Tool Versions: Establish a procedure for the team when using a newer version of the design checker:
- You might want to archive your rules, any reports that you collected, and source files before switching versions. Most tools are upward-compatible, but caution never hurts.
- Create a report for all of the rules in your rule sets. New releases of the tool might contain rule changes. Saving your rule report will point out any of these differences.
- You also might want to establish rules about which version of the tool must be used for a particular project. For example, you might want to stay on one version of the tool for the duration of an ongoing project.
Tracking Rule Changes
After the team starts using the design checker and the rules on a daily basis, several situations may occur:
- An existing rule isn't checking the code as expected. In this case, you would need to examine the code and the rule, and then either adjust the rule or tell the designers the bad news that their code needs to be fixed. You might also need to adjust your test case for this rule. In some cases, you might need to report this situation to your tool vendor.

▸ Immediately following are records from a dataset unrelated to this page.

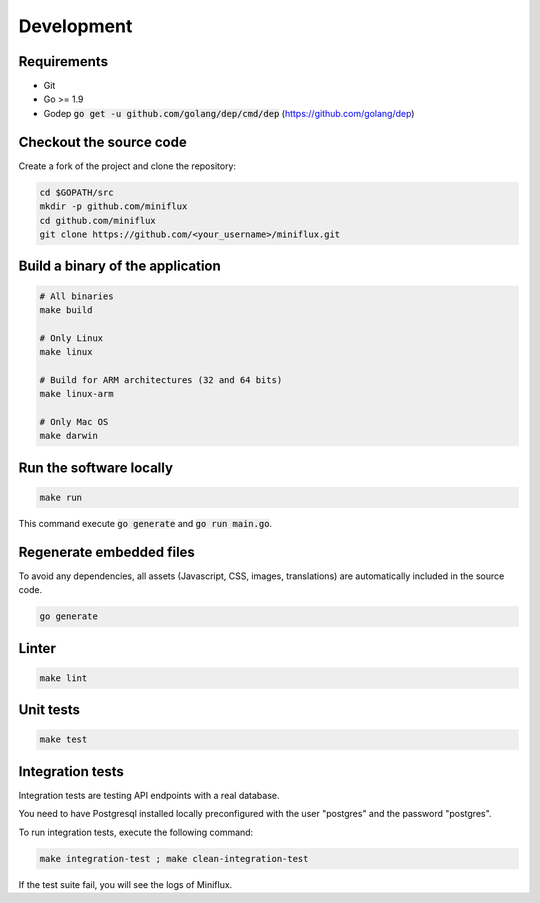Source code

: Development
===========

Requirements
------------

- Git
- Go >= 1.9
- Godep :code:`go get -u github.com/golang/dep/cmd/dep` (`<https://github.com/golang/dep>`_)

Checkout the source code
------------------------

Create a fork of the project and clone the repository:

.. code:: bash

    cd $GOPATH/src
    mkdir -p github.com/miniflux
    cd github.com/miniflux
    git clone https://github.com/<your_username>/miniflux.git

Build a binary of the application
---------------------------------

.. code:: bash

    # All binaries
    make build

    # Only Linux
    make linux

    # Build for ARM architectures (32 and 64 bits)
    make linux-arm

    # Only Mac OS
    make darwin

Run the software locally
------------------------

.. code:: bash

    make run

This command execute :code:`go generate` and :code:`go run main.go`.

Regenerate embedded files
-------------------------

To avoid any dependencies, all assets (Javascript, CSS, images, translations) are automatically included in the source code.

.. code:: bash

    go generate

Linter
------

.. code:: bash

    make lint

Unit tests
----------

.. code:: bash

    make test

Integration tests
-----------------

Integration tests are testing API endpoints with a real database.

You need to have Postgresql installed locally preconfigured with the user "postgres" and the password "postgres".

To run integration tests, execute the following command:

.. code:: bash

    make integration-test ; make clean-integration-test

If the test suite fail, you will see the logs of Miniflux.
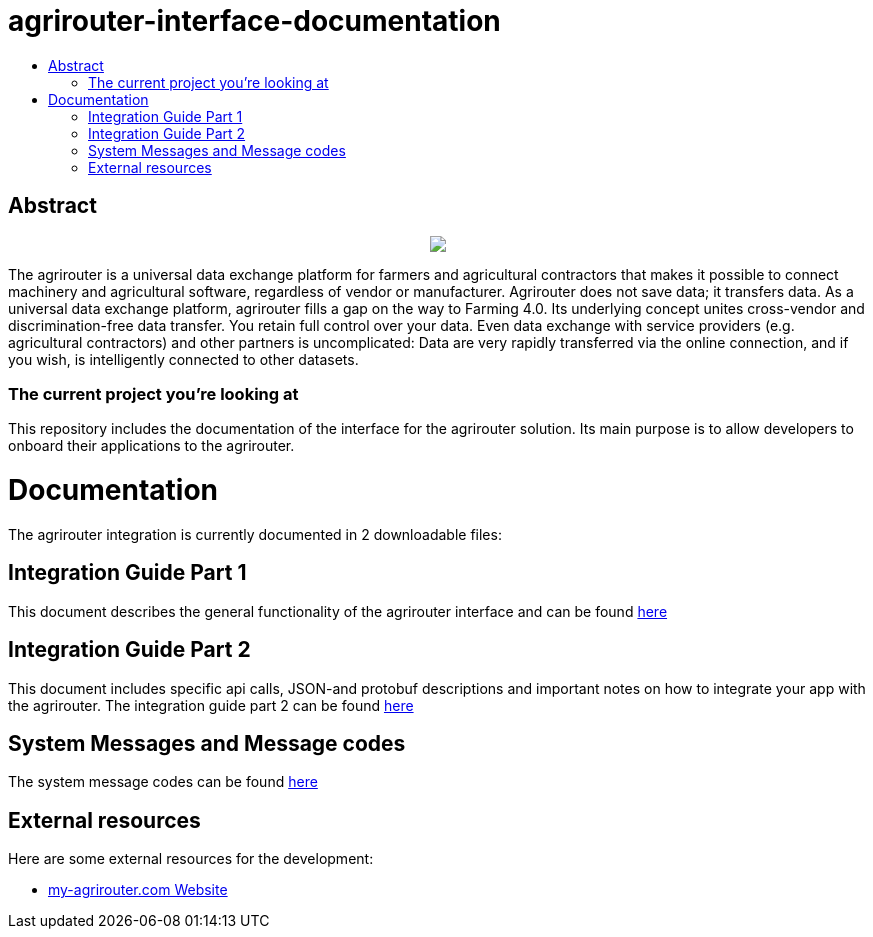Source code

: = agrirouter-interface-documentation
:imagesdir: assets/images
:toc:
:toc-title:
:toc-levels: 4

[abstract]
== Abstract
++++
<p align="center">
 <img src="./../assets/images/:agrirouter.svg[agrirouterpx">
</p>
++++

The agrirouter is a universal data exchange platform for farmers and agricultural contractors that makes it possible to connect machinery and agricultural software, regardless of vendor or manufacturer. Agrirouter does not save data; it transfers data. As a universal data exchange platform, agrirouter fills a gap on the way to Farming 4.0. Its underlying concept unites cross-vendor and discrimination-free data transfer. You retain full control over your data. Even data exchange with service providers (e.g. agricultural contractors) and other partners is uncomplicated: Data are very rapidly transferred via the online connection, and if you wish, is intelligently connected to other datasets.

=== The current project you're looking at

This repository includes the documentation of the interface for the agrirouter solution.
Its main purpose is to allow developers to onboard their applications to the agrirouter.

= Documentation
The agrirouter integration is currently documented in 2 downloadable files:

== Integration Guide Part 1
This document describes the general functionality of the agrirouter interface and can be found link:\assets\documents\integration-guide-part-1.pdf[here] 

== Integration Guide Part 2
This document includes specific api calls, JSON-and protobuf descriptions and important notes on how to integrate your app with the agrirouter.
The integration guide part 2  can be found link:\assets\documents\integration-guide-part-2.pdf[here]

== System Messages and Message codes
The system message codes can be found link:\docs\SystemMessageCodes.adoc[here]

== External resources

Here are some external resources for the development:

 *  https://www.my-agrirouter.com[my-agrirouter.com Website]
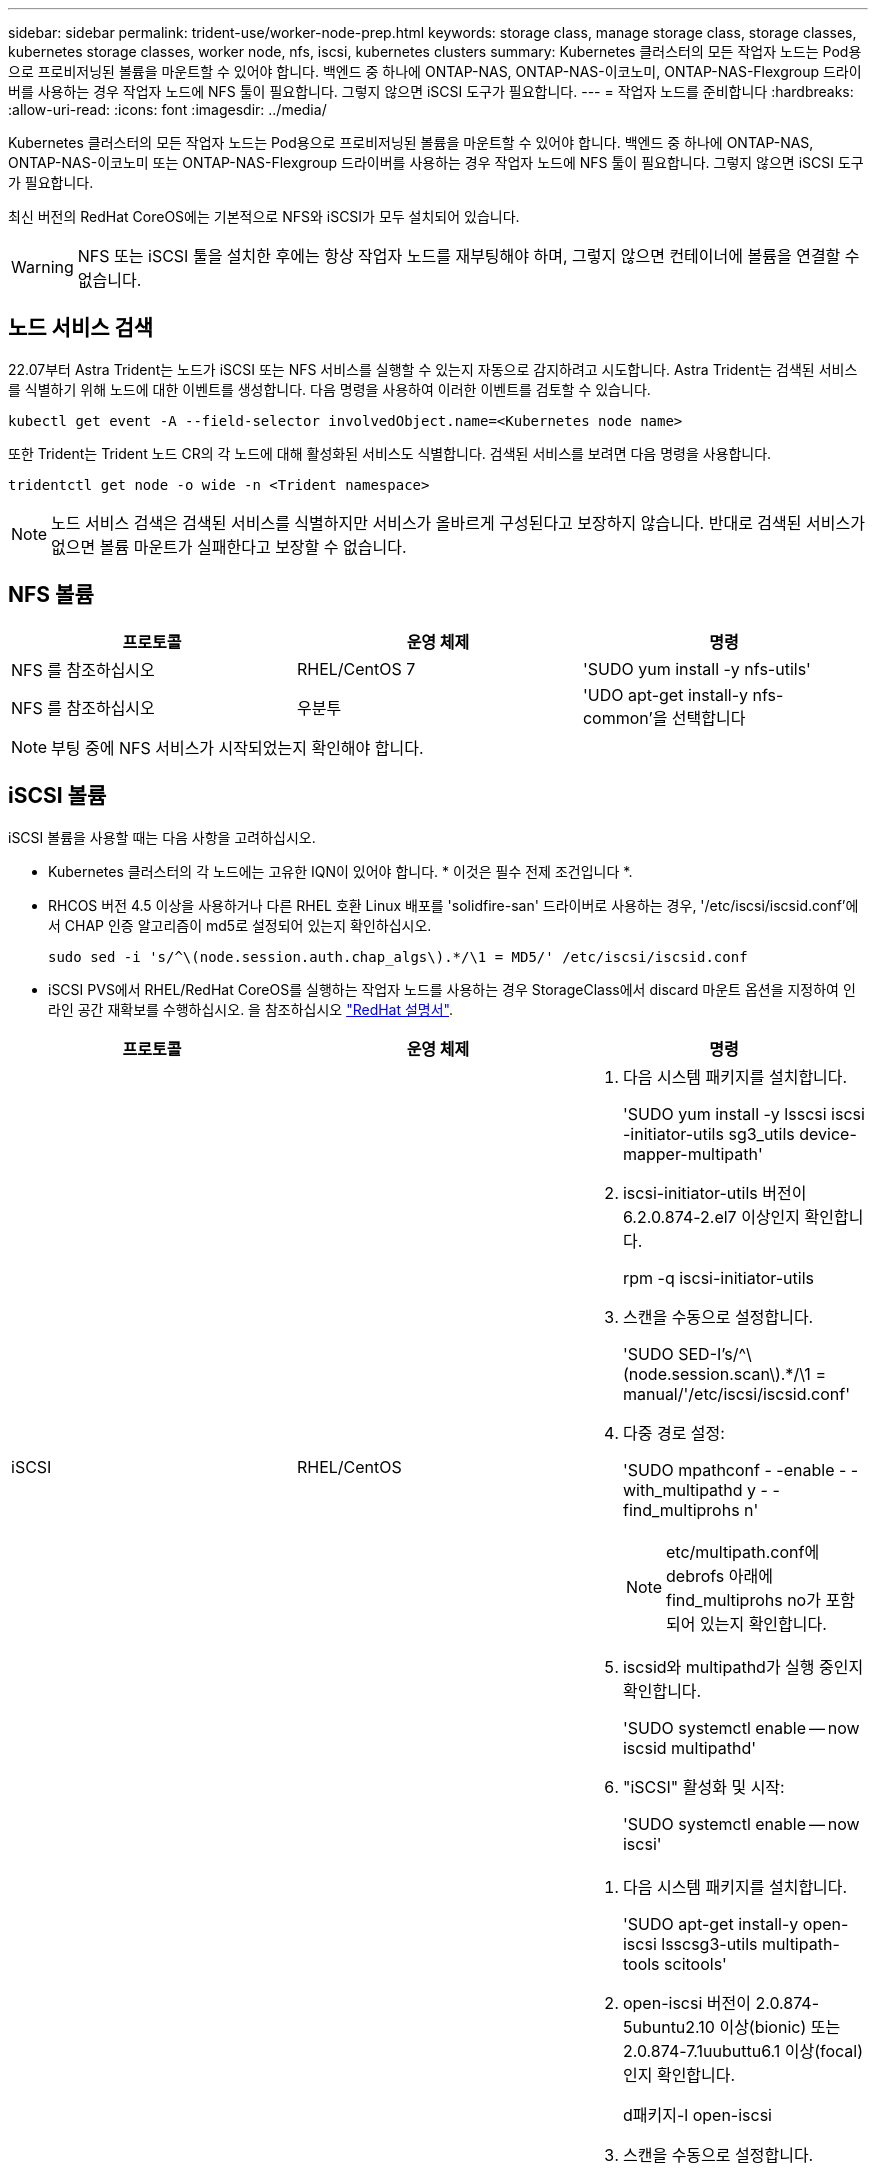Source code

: ---
sidebar: sidebar 
permalink: trident-use/worker-node-prep.html 
keywords: storage class, manage storage class, storage classes, kubernetes storage classes, worker node, nfs, iscsi, kubernetes clusters 
summary: Kubernetes 클러스터의 모든 작업자 노드는 Pod용으로 프로비저닝된 볼륨을 마운트할 수 있어야 합니다. 백엔드 중 하나에 ONTAP-NAS, ONTAP-NAS-이코노미, ONTAP-NAS-Flexgroup 드라이버를 사용하는 경우 작업자 노드에 NFS 툴이 필요합니다. 그렇지 않으면 iSCSI 도구가 필요합니다. 
---
= 작업자 노드를 준비합니다
:hardbreaks:
:allow-uri-read: 
:icons: font
:imagesdir: ../media/


Kubernetes 클러스터의 모든 작업자 노드는 Pod용으로 프로비저닝된 볼륨을 마운트할 수 있어야 합니다. 백엔드 중 하나에 ONTAP-NAS, ONTAP-NAS-이코노미 또는 ONTAP-NAS-Flexgroup 드라이버를 사용하는 경우 작업자 노드에 NFS 툴이 필요합니다. 그렇지 않으면 iSCSI 도구가 필요합니다.

최신 버전의 RedHat CoreOS에는 기본적으로 NFS와 iSCSI가 모두 설치되어 있습니다.


WARNING: NFS 또는 iSCSI 툴을 설치한 후에는 항상 작업자 노드를 재부팅해야 하며, 그렇지 않으면 컨테이너에 볼륨을 연결할 수 없습니다.



== 노드 서비스 검색

22.07부터 Astra Trident는 노드가 iSCSI 또는 NFS 서비스를 실행할 수 있는지 자동으로 감지하려고 시도합니다. Astra Trident는 검색된 서비스를 식별하기 위해 노드에 대한 이벤트를 생성합니다. 다음 명령을 사용하여 이러한 이벤트를 검토할 수 있습니다.

[listing]
----
kubectl get event -A --field-selector involvedObject.name=<Kubernetes node name>
----
또한 Trident는 Trident 노드 CR의 각 노드에 대해 활성화된 서비스도 식별합니다. 검색된 서비스를 보려면 다음 명령을 사용합니다.

[listing]
----
tridentctl get node -o wide -n <Trident namespace>
----

NOTE: 노드 서비스 검색은 검색된 서비스를 식별하지만 서비스가 올바르게 구성된다고 보장하지 않습니다. 반대로 검색된 서비스가 없으면 볼륨 마운트가 실패한다고 보장할 수 없습니다.



== NFS 볼륨

[cols="3*"]
|===
| 프로토콜 | 운영 체제 | 명령 


| NFS 를 참조하십시오  a| 
RHEL/CentOS 7
 a| 
'SUDO yum install -y nfs-utils'



| NFS 를 참조하십시오  a| 
우분투
 a| 
'UDO apt-get install-y nfs-common'을 선택합니다

|===

NOTE: 부팅 중에 NFS 서비스가 시작되었는지 확인해야 합니다.



== iSCSI 볼륨

iSCSI 볼륨을 사용할 때는 다음 사항을 고려하십시오.

* Kubernetes 클러스터의 각 노드에는 고유한 IQN이 있어야 합니다. * 이것은 필수 전제 조건입니다 *.
* RHCOS 버전 4.5 이상을 사용하거나 다른 RHEL 호환 Linux 배포를 'solidfire-san' 드라이버로 사용하는 경우, '/etc/iscsi/iscsid.conf'에서 CHAP 인증 알고리즘이 md5로 설정되어 있는지 확인하십시오.
+
[listing]
----
sudo sed -i 's/^\(node.session.auth.chap_algs\).*/\1 = MD5/' /etc/iscsi/iscsid.conf
----
* iSCSI PVS에서 RHEL/RedHat CoreOS를 실행하는 작업자 노드를 사용하는 경우 StorageClass에서 discard 마운트 옵션을 지정하여 인라인 공간 재확보를 수행하십시오. 을 참조하십시오 https://access.redhat.com/documentation/en-us/red_hat_enterprise_linux/8/html/managing_file_systems/discarding-unused-blocks_managing-file-systems["RedHat 설명서"^].


[cols="3*"]
|===
| 프로토콜 | 운영 체제 | 명령 


| iSCSI  a| 
RHEL/CentOS
 a| 
. 다음 시스템 패키지를 설치합니다.
+
'SUDO yum install -y lsscsi iscsi -initiator-utils sg3_utils device-mapper-multipath'

. iscsi-initiator-utils 버전이 6.2.0.874-2.el7 이상인지 확인합니다.
+
rpm -q iscsi-initiator-utils

. 스캔을 수동으로 설정합니다.
+
'SUDO SED-I's/^\(node.session.scan\).*/\1 = manual/'/etc/iscsi/iscsid.conf'

. 다중 경로 설정:
+
'SUDO mpathconf - -enable - -with_multipathd y - -find_multiprohs n'

+

NOTE: etc/multipath.conf에 debrofs 아래에 find_multiprohs no가 포함되어 있는지 확인합니다.

. iscsid와 multipathd가 실행 중인지 확인합니다.
+
'SUDO systemctl enable -- now iscsid multipathd'

. "iSCSI" 활성화 및 시작:
+
'SUDO systemctl enable -- now iscsi'





| iSCSI  a| 
우분투
 a| 
. 다음 시스템 패키지를 설치합니다.
+
'SUDO apt-get install-y open-iscsi lsscsg3-utils multipath-tools scitools'

. open-iscsi 버전이 2.0.874-5ubuntu2.10 이상(bionic) 또는 2.0.874-7.1uubuttu6.1 이상(focal)인지 확인합니다.
+
d패키지-l open-iscsi

. 스캔을 수동으로 설정합니다.
+
'SUDO SED-I's/^\(node.session.scan\).*/\1 = manual/'/etc/iscsi/iscsid.conf'

. 다중 경로 설정:
+
'sudo tee /etc/multipath.conf<-'EOF' 기본값 {user_friendly_names yes find_multipath no} EOF sudo systemctl enable--now multipath-tools.service sudo service multipath-tools restart'입니다

+

NOTE: etc/multipath.conf에 debrofs 아래에 find_multiprohs no가 포함되어 있는지 확인합니다.

. 'open-iscsi'와 'multirpath-tools'가 활성화되어 실행되고 있는지 확인합니다.
+
'SUDO systemctl status multipath -tools''SUDO systemctl enable -- now open-iscsi.service`'SUDO systemctl status open-iscsi'



|===

NOTE: Ubuntu 18.04의 경우 iSCSI 데몬이 시작되도록 "open-iscsi"를 시작하기 전에 iscsiadm"이 있는 타겟 포트를 검색해야 합니다. 또는 iSCSI 서비스를 수정하여 iscsid를 자동으로 시작할 수 있습니다.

- The designers have found a new check that they think needs to be added. In this case, a new rule must be created and added to the rule set.
- The designers might complain that the rule should be eliminated. Here, the rule would either be turned off via the tool or removed from the rule set.
In all of these situations, a team typically sets up a simple process depicted in Figure 4:
- Agreement: Establishes a method for the team to agree on a change.
- Notification: Informs all those affected that the rule set is changing, and when.
- Update: Tells all those affected that the new rule set is now in the central location and what changes they should expect when they run the tool. This update usually includes a reason why the changes were made.
You might want to save a rule report that captures all of the rule data and retain the rule sets in a different location before making any changes. This lets you revert back to the original rules in case the team decides that the changes weren't a good idea after all. The rule report provides a means of manually reconstructing rule sets in case you accidentally delete them. This implies that you should store the rule report in a different location than the rule sets.
Ensuring Code Accuracy
As designs get larger and more complex, it has become increasingly common for designers to work in teams, often remotely located in different time zones worldwide. Using design checkers helps your team trap potential problems while the designers write their code. Moreover, establishing a methodology for using design checkers within the team provides every designer with consistent access to the corporate RTL coding knowledge base, ensuring RTL code accuracy in team-based designs.